EXERCISE GOAL
Please switch "white backdrop" to "gray background" throughout the rows and give them back otherwise unchanged, leaving out the pictures.

Collected data
────────────────
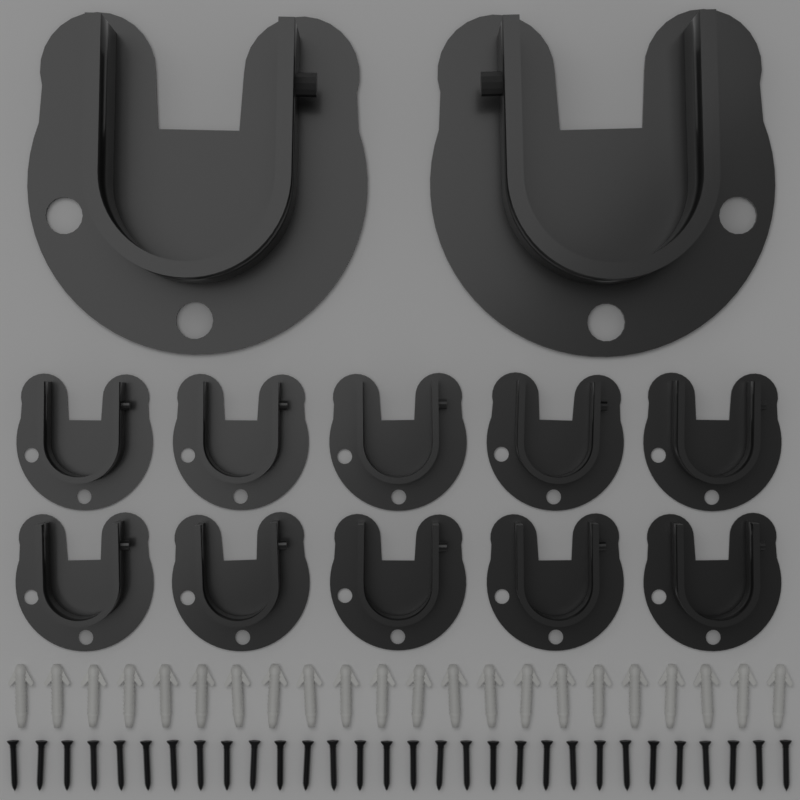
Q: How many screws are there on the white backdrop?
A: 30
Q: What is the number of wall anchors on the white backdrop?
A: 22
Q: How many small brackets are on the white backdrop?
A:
────────────────
TASK RESULT
Q: How many screws are there on the gray background?
A: 30
Q: What is the number of wall anchors on the gray background?
A: 22
Q: How many small brackets are on the gray background?
A:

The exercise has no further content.